Lisp in 99 lines of C and how to write one yourself. Includes 20 Lisp primitives, garbage collection and REPL. Includes tail-call optimized versions for speed and reduced memory use.
BSD 3-Clause "New" or "Revised" License
851 stars 37 forks source link

Add tests #7

Closed Luv2C0d3 closed 1 year ago

Luv2C0d3 commented 1 year ago

PLEASE DO NOT MERGE THIS!!!

Hello, prof Van Engelen. Thanks for setting up this project. I was playing a bit with it trying to add tests and I needed to re-factor a things in order to be able to use Unity which is a test framework extremely lightweight, for embedded projects. I copied tinylisp-commented.c and created a variant called tinylisp-tested.c, where I abstracted the initialization to tinylisp_init() and moved some things to tinylisp.h, such that I could re-initialize the system / re-use things from the test cases in file test-tl-test.c.

Note: If this were to be merged I would delete the tinylisp-tested and just modify tinylisp-commented to make it testable, and I would remove / squash commits and vscode files. I would leave the makefile(s) and Unity bits.

My question is whether you think this would add value? Based on that I will keep playing and possibly after having good tests for the main mechanisms, thus scan, read, parse, list, I would proceed with LISP based tests as it seems more fun and self-hosted.
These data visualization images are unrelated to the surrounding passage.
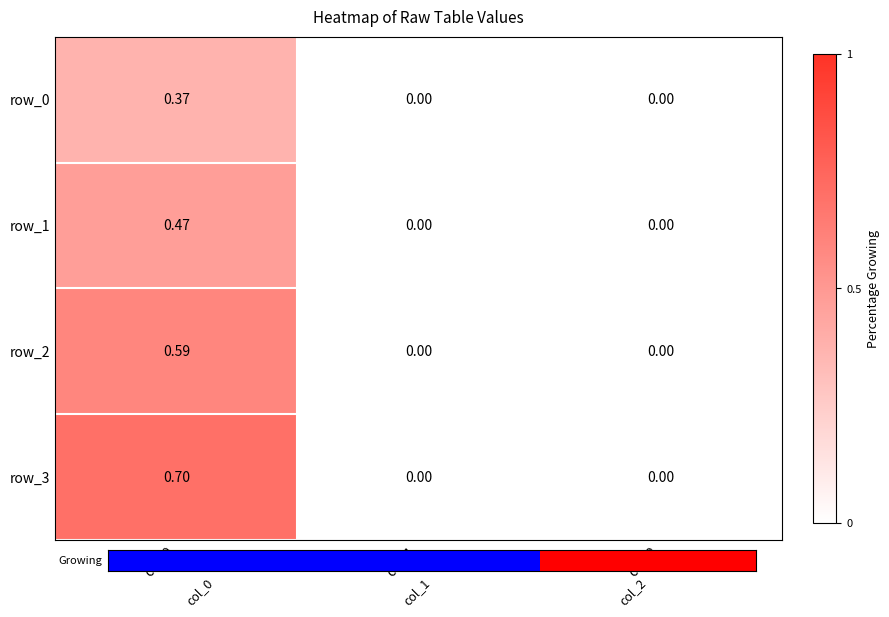

How many values in the row_0 series exceed 0?

1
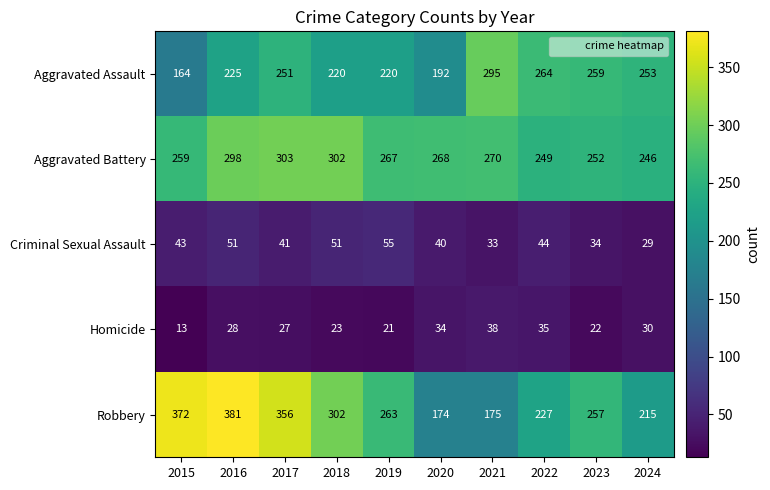

Is it true that Homicide equals 30 at 2024?

True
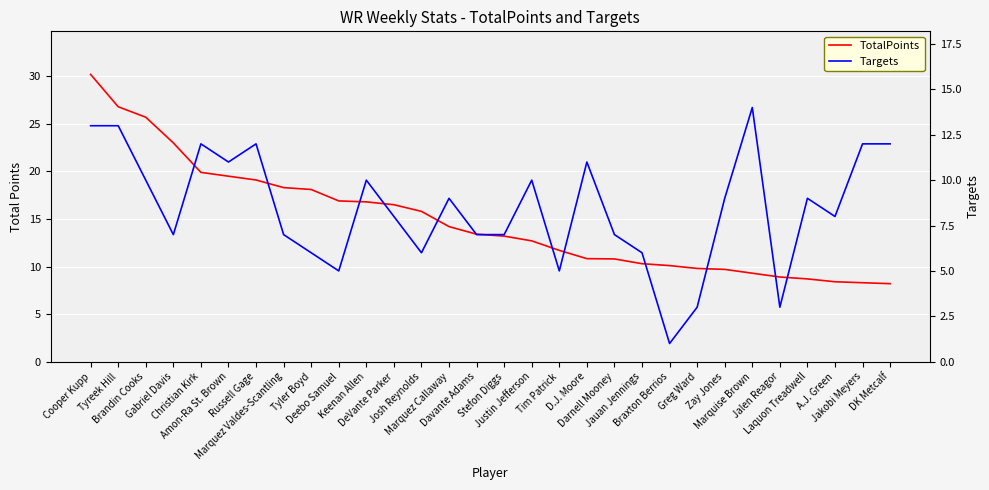

Reading right to left, what are all the values shown in this chart?

TotalPoints: 8.2	8.3	8.4	8.7	8.9	9.3	9.7	9.8	10.1	10.3	10.8	10.8	11.7	12.7	13.2	13.4	14.2	15.8	16.5	16.8	16.9	18.1	18.3	19.1	19.5	19.9	23.0	25.7	26.8	30.2
Targets: 12.0	12.0	8.0	9.0	3.0	14.0	9.0	3.0	1.0	6.0	7.0	11.0	5.0	10.0	7.0	7.0	9.0	6.0	8.0	10.0	5.0	6.0	7.0	12.0	11.0	12.0	7.0	10.0	13.0	13.0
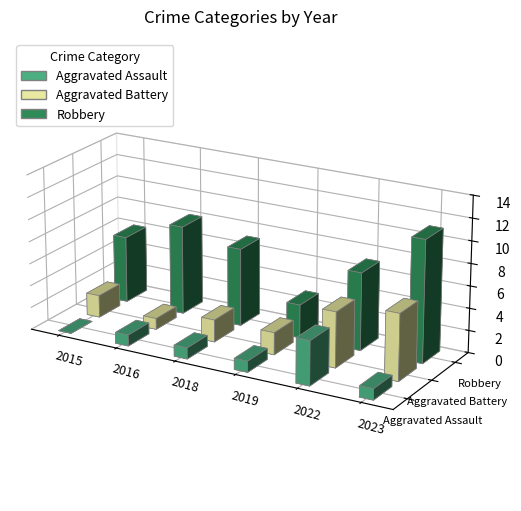

Reading left to right, what are all the values shown in this chart?

Aggravated Assault: 2015=0	2016=1	2018=1	2019=1	2022=4	2023=1
Aggravated Battery: 2015=2	2016=1	2018=2	2019=2	2022=5	2023=6
Robbery: 2015=6	2016=8	2018=7	2019=3	2022=7	2023=11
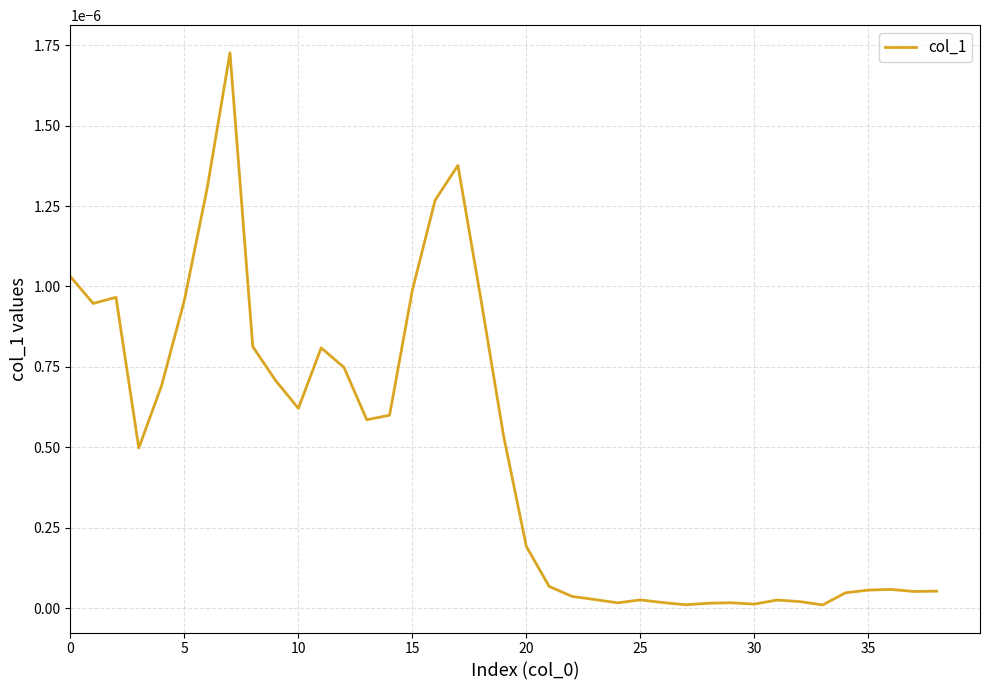

The chart shows a value of 0.0 at 30. True or false?

True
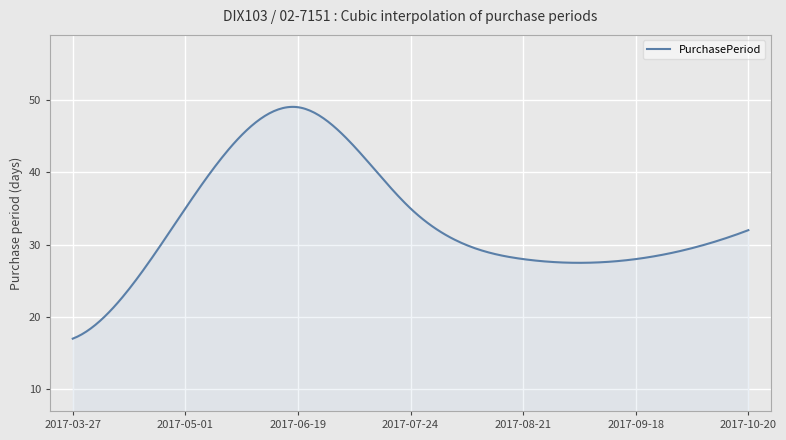

What is the difference between the maximum and minimum values?

32.0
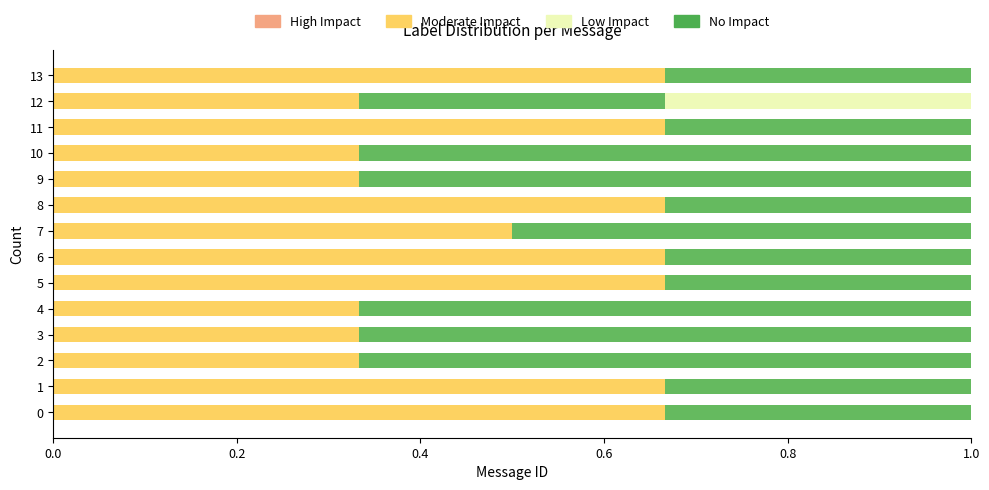

Are the bars horizontal?

Yes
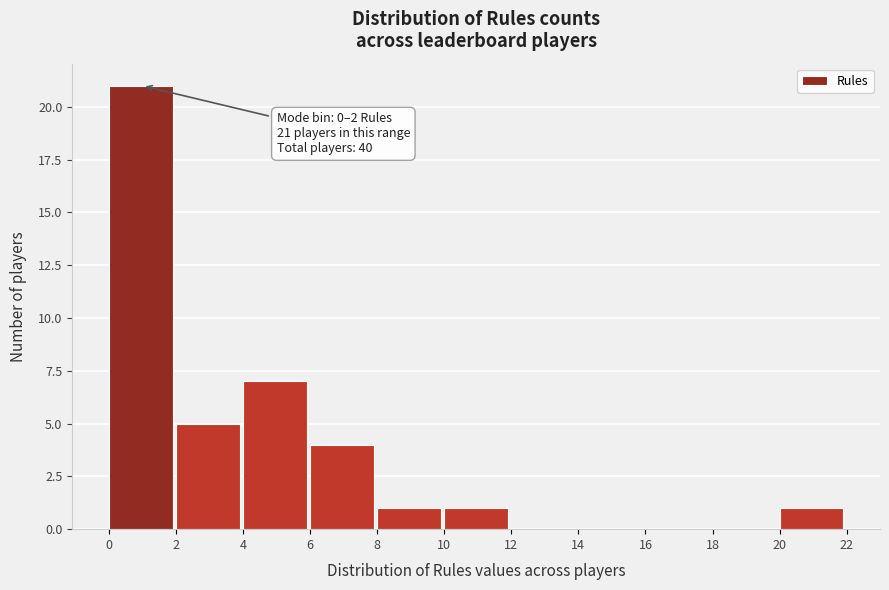

Which range on the x-axis has the tallest bar?

0 to 2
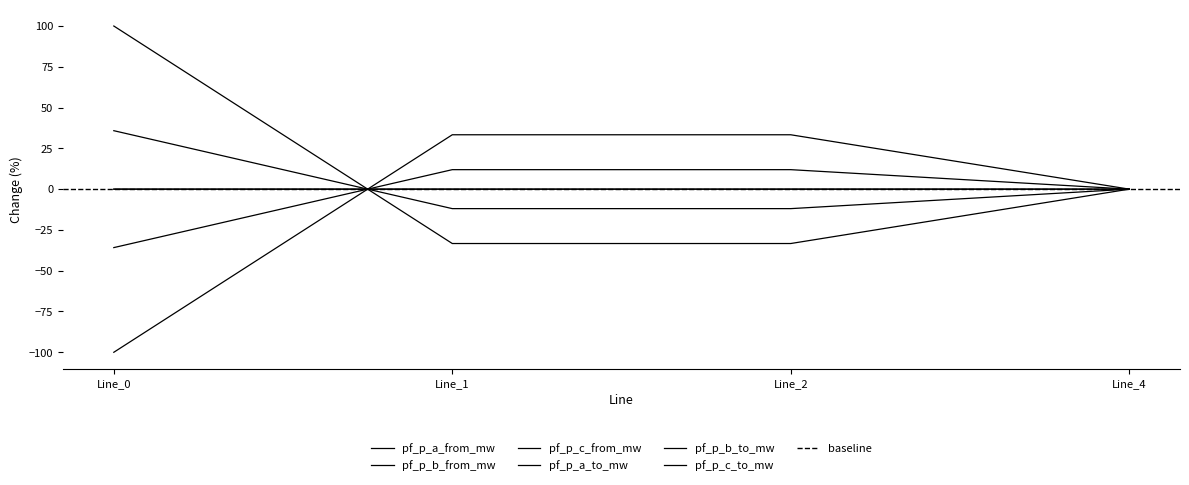

How many values in the pf_p_c_to_mw series exceed 0?

2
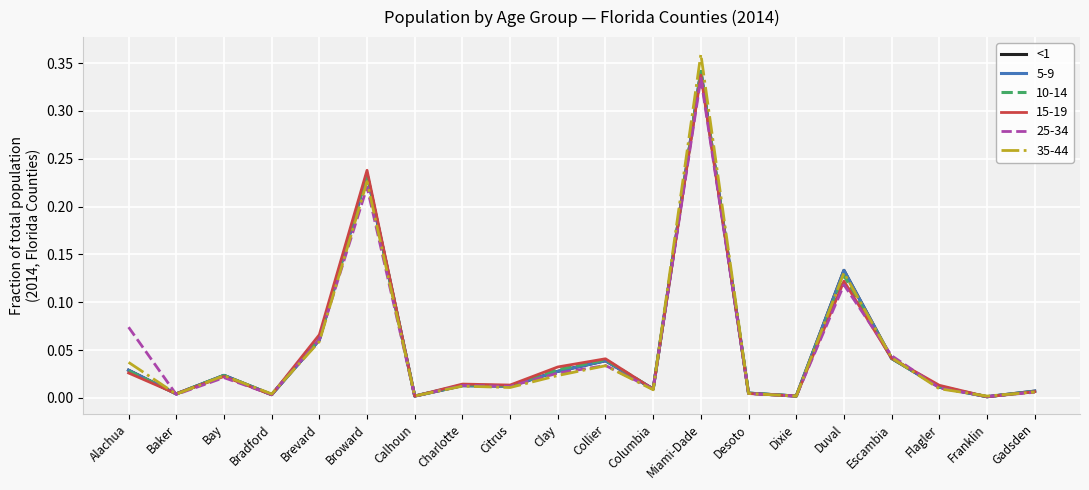

Is it true that <1 equals 0.0 at Gadsden?

True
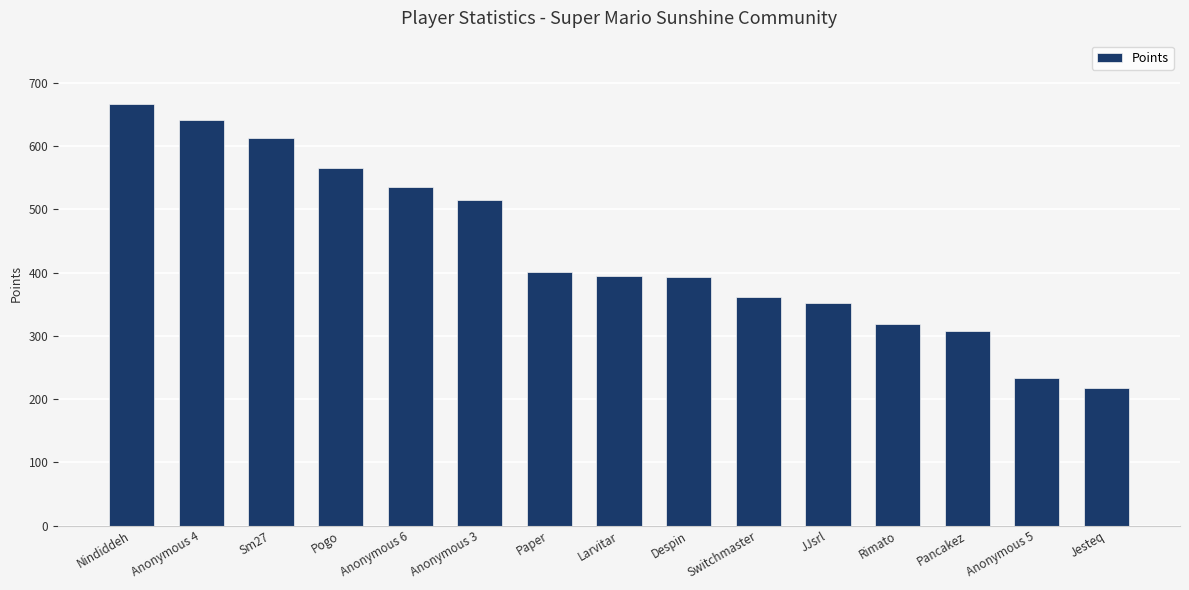

Where does the data first go above 394?

Nindiddeh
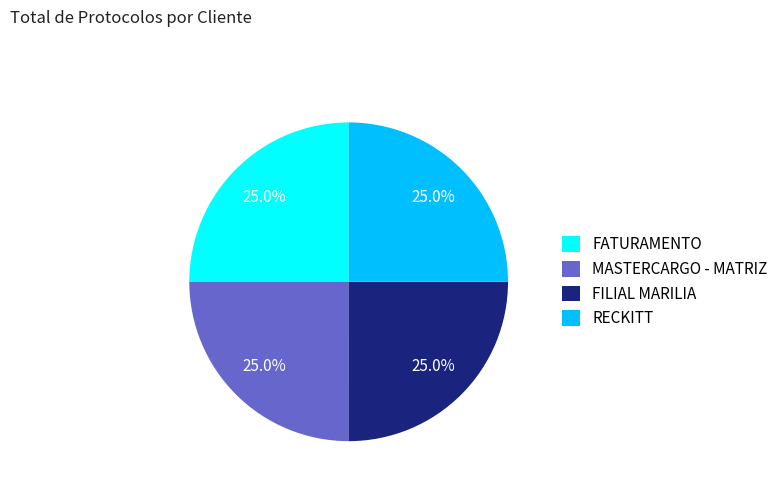

What is the total percentage of FILIAL MARILIA and RECKITT?

50.0%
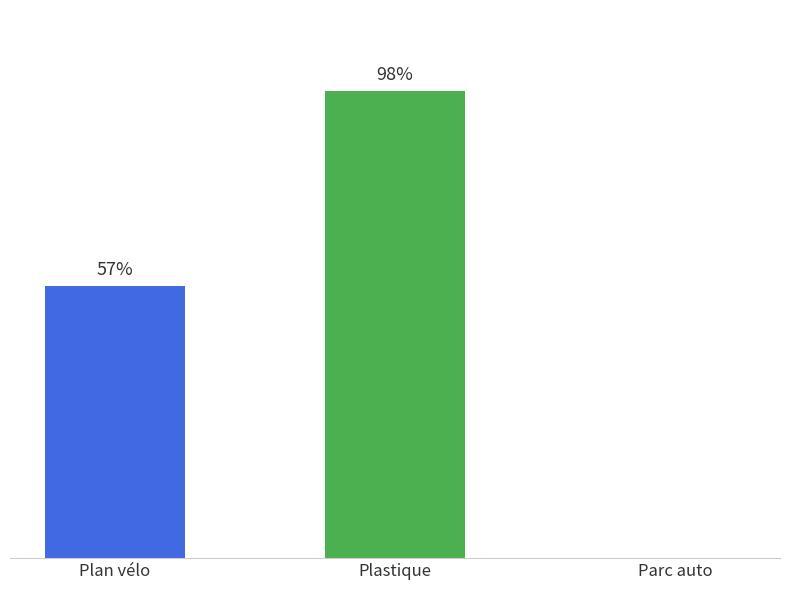

At which label is the value closest to 49?

Plan vélo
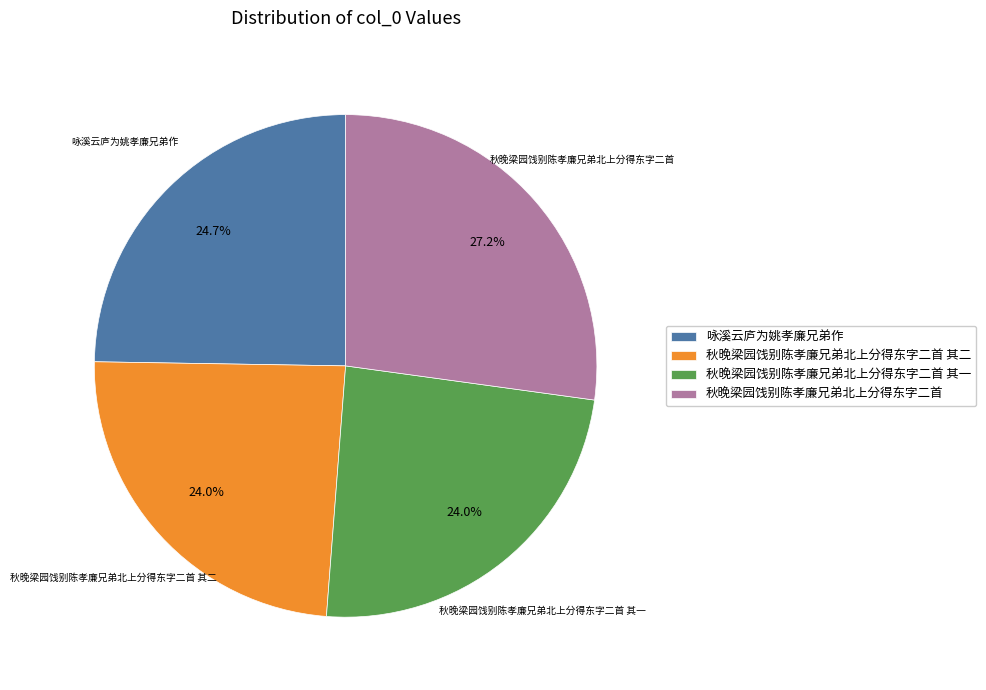

True or false: 秋晚梁园饯别陈孝廉兄弟北上分得东字二首 其二 accounts for 24% of the total.

True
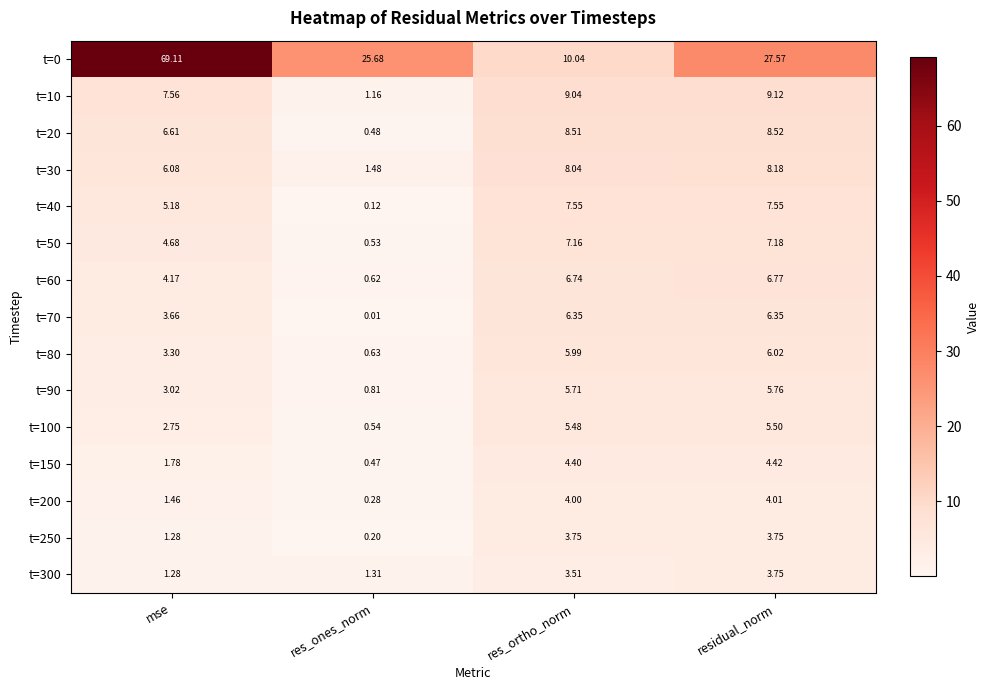

At which label does t=20 first exceed 8?

res_ortho_norm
Robert-van-Engelen commented 1 year ago

Thanks for contributing. I think that adding tests is a good idea. Keeping things small and simple is the goal. So as long as the project has no dependencies on other projects and the project structure is clear (to beginners) then I'm OK with adding test. Adding tests as a separate directory to build and run is my preference. So it won't "clutter" the root directory.